The tug will be piloted by Sea Machines’ SM300 autonomous system equipped with long-range computer vision. It is a “propeller sensor” system that uses “path planning, obstacle avoidance replanning, vector nautical chart data and dynamic domain perception” to control a trip from the start. at the end. At the same time, it shows remote human commanders with information such as live augmented overlays of the mission, ship condition, situational awareness, environmental data and “audio and video. real-time video from the many streaming cameras “.

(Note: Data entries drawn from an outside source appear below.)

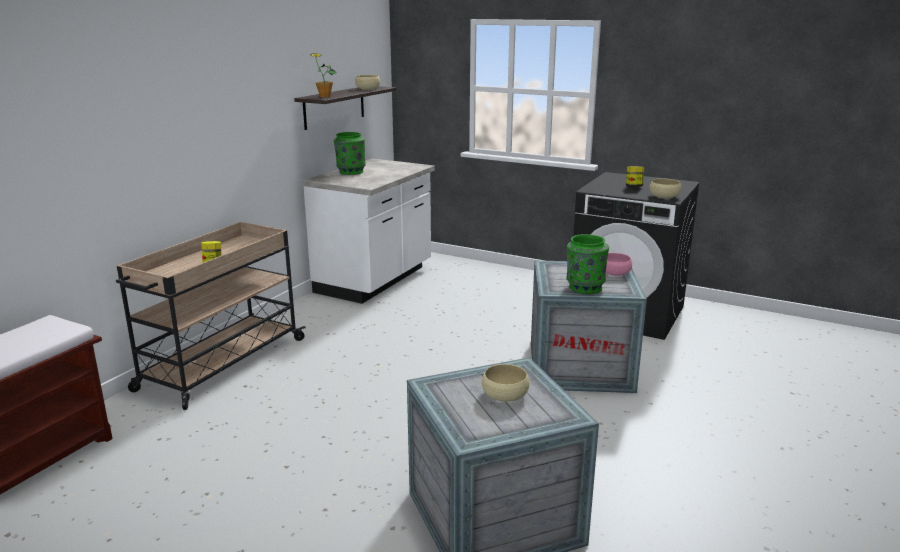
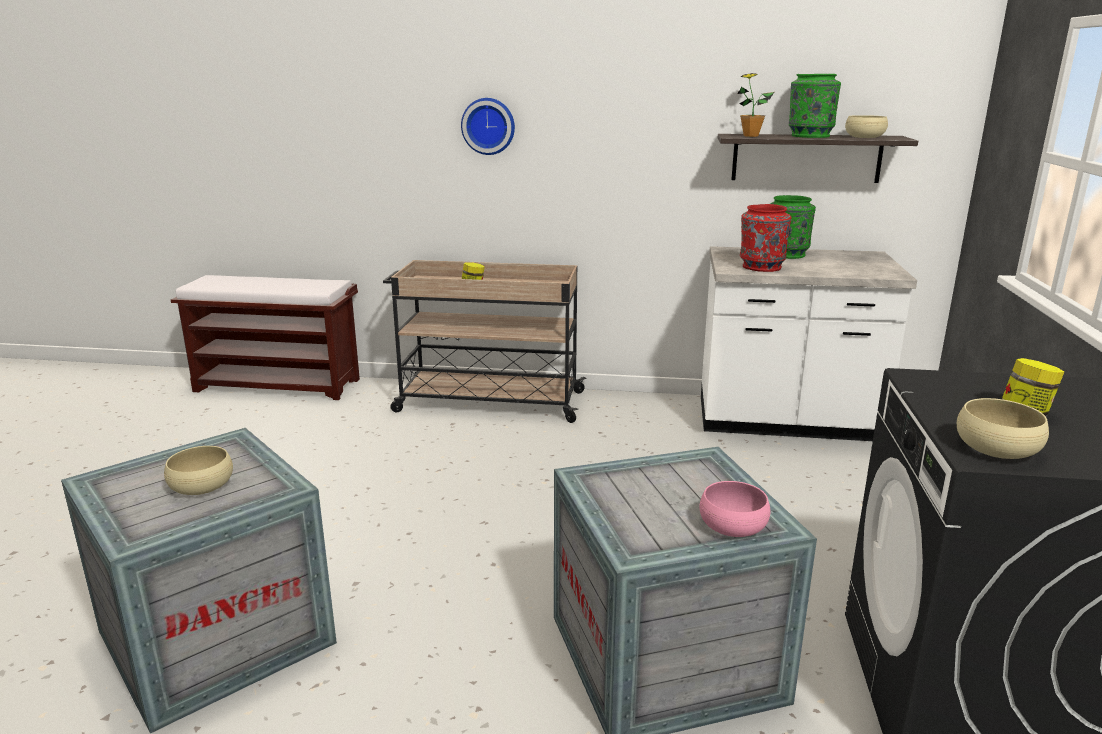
camera: 70 degrees right, 0 degrees up
(153, 117) = (488, 126): none -> wall clock
(372, 180) = (761, 267): none -> red vase
(584, 288) = (621, 503): green vase -> green vase (809, 136)

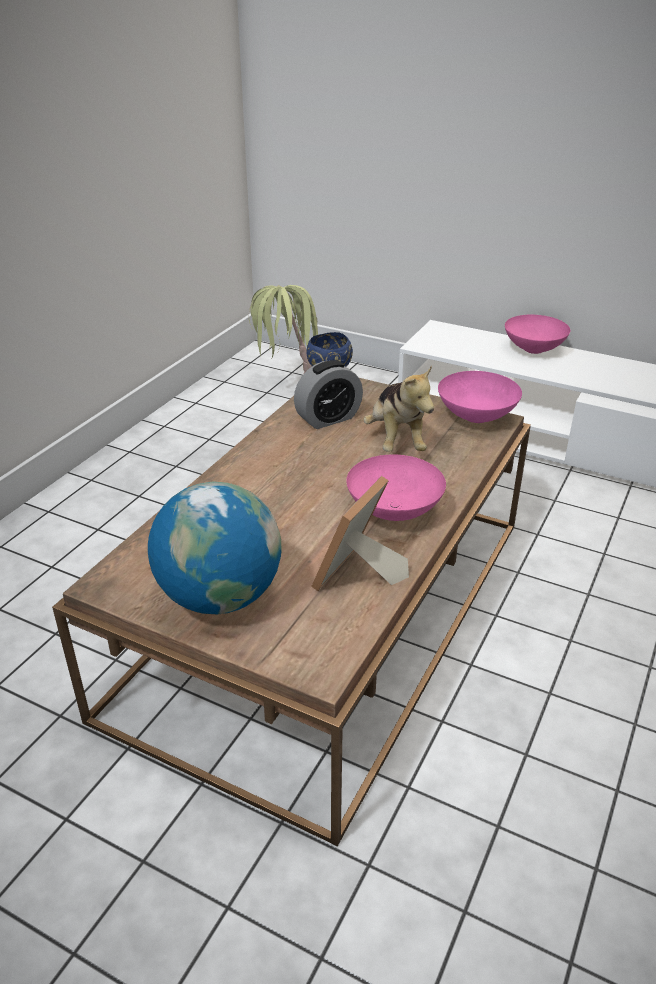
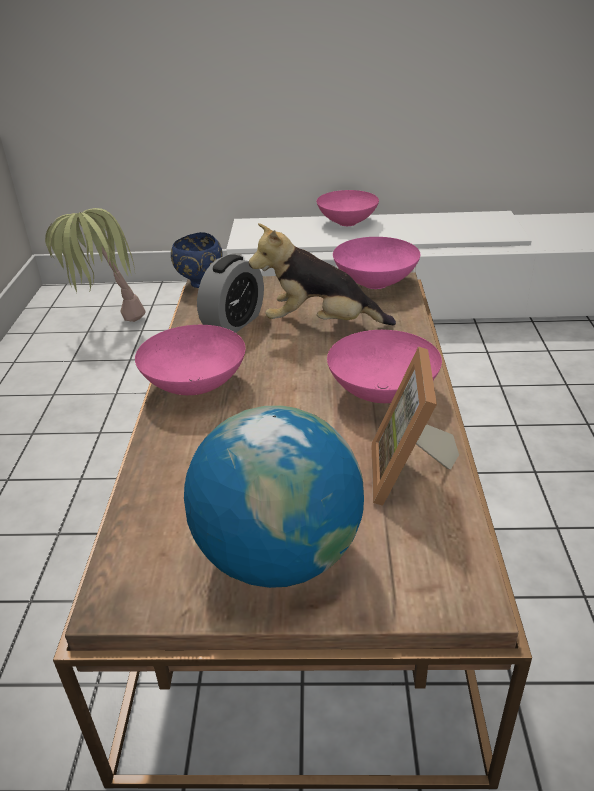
camera: 25 degrees left, 0 degrees up
(261, 461) = (197, 385): none -> pink bowl
(396, 440) = (320, 324): plush toy -> plush toy turned 135 degrees clockwise

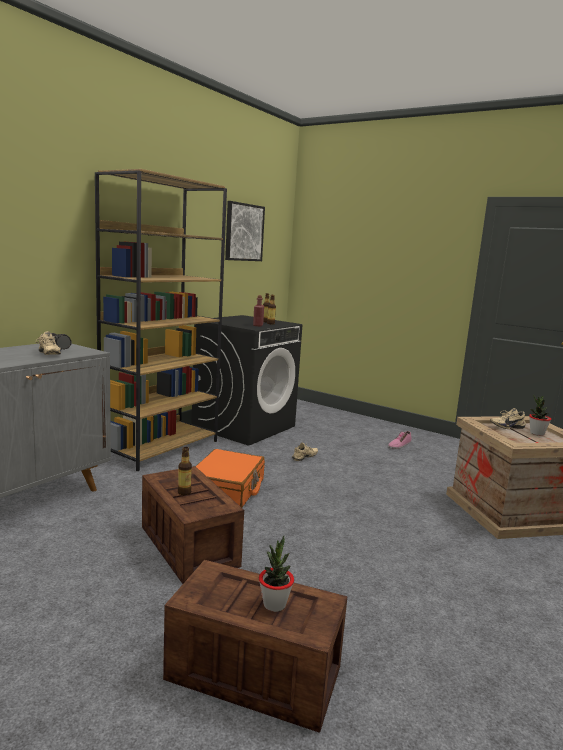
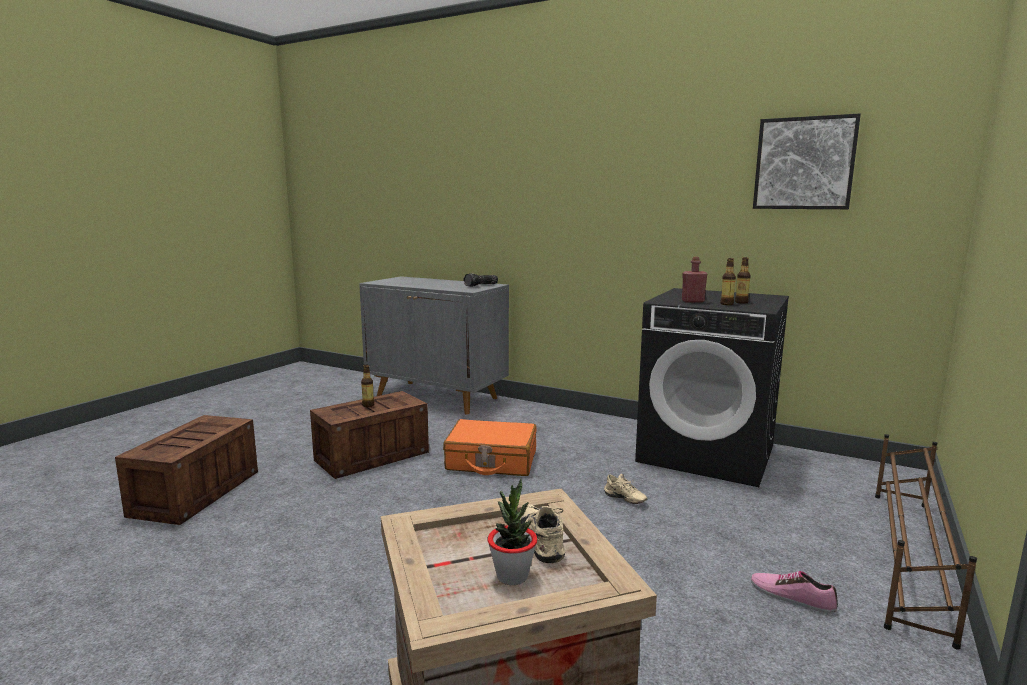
camera: 85 degrees right, 0 degrees up
(47, 354) = (447, 286): beige shoe -> none
(161, 447) = (583, 422): brown bookcase -> none
(274, 604) = (181, 441): potted plant -> none
(364, 420) = (908, 557): none -> brown shoe rack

It looks like the Nellie Bly will set sail in front of Yara’s unmanned electric freighter which is slated to launch by the end of 2021. This vessel will use a 7 MWh battery and 900 kW propulsion system to sail at 13 knots from Herøya in Brevik, Norway – a distance of approximately 13 km (8 miles). The Sea Machines tug is built by the Dutch shipyard Damen and appears to be powered by a pair of outboard motors.

When the Sea Machines tugboat launches, you will be able to follow it yourself as the journey will be broadcast 24/7, the company said. It is expected to launch on September 30 from Germany.

Update at 12:50 p.m. ET: Updated this story to note that the boat will take off on September 30, one day earlier than originally planned.